Having been alarmed by a near 5 per cent slide in the yuan since August, investors globally appeared relieved by the stabilisation overnight, bidding up share markets and proxies for the yuan in currency markets, such as the Australian dollar, while knocking back the safe-haven yen.
Forecast-beating Chinese trade data for December released on Wednesday also helped broader sentiment, tempering some of the fears about the slowdown in the world's second largest economy.
The People's Bank of China (PBOC) set the mid-point for the yuan at 6.5630 to the dollar, little changed from firm fixes on the previous two days. The onshore spot rate weakened a little to 6.5790 from the overnight close of 6.5756, but offshore the yuan had strengthened to 6.5731 just after midday.
The central bank has used aggressive intervention to force a huge leap in yuan borrowing rates in Hong Kong, essentially making it prohibitively expensive to speculate against the currency.
The implied overnight borrowing rate shot over 90 per cent on Tuesday, and while it had moderated to around 10 per cent on Wednesday, the central bank's signal was clear. "We believe China is sending a strong message to speculators and trying to stabilize RMB depreciation expectations," HSBC said in a research note.
The result has been to drag the offshore level of the yuan back toward the official onshore level, closing a gap that had threatened to get out of control just a few days earlier.
HSBC said it expected the PBOC would allow the onshore rate to continually adjust in line with its commitment to a more flexible currency regime, and would periodically intervene to squeeze out speculators when the offshore rate strays too far. "High volatility will be the theme for 2016," it added.
Despite brighter trade data and a steadier yuan, domestic equity markets struggled to hold on to early gains.
The Shanghai Composite Index ended the morning session flat, while the CSI300 index was up 0.2 per cent.
That still compares favourably with their performance so far in 2016, having lost 13-14 per cent after several volatile sessions.
Perceived mis-steps by the authorities and the wild swings on the forex and equities market had stoked concerns that Beijing might be losing its grip on economic policy, just as the country looks set to post its slowest growth in 25 years.

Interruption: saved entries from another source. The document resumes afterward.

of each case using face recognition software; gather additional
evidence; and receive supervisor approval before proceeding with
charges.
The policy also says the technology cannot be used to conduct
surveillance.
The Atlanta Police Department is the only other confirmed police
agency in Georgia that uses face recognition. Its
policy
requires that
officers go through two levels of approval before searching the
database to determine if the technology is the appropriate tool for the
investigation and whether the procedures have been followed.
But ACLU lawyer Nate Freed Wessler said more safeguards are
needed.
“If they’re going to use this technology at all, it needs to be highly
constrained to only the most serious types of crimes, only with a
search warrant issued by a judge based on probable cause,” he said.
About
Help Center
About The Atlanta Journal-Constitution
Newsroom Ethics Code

China is expected to post its weakest economic growth since the global financial crisis in the fourth quarter, when it releases gross domestic product data in Jan. 19. A Reuters poll of economists forecast growth slipping to 6.8 per cent from 6.9 per cent in the third quarter.
The World Bank has forecast growth would slow from 6.9 per cent in 2015 to 6.7 per cent this year.
The trade data released during the morning showed exports denominated in dollars fell much less than expected and in yuan terms actually rose, which could be an early indication that the depreciation of the yuan has helped exporters.
A customs spokesman said the impact would weaken over time, however, and China faced challenges in 2016 due to weak external demand.
Imports also fell less than expected, and the volume of imports of copper, iron ore, crude oil, coal and soybeans all rose in December from the preceding month.
Nomura said the data offered a sign of the economy stabilising, albeit at a low level. "Nevertheless, we still expect growth to resume a downtrend later in the year, given ongoing structural headwinds," it added.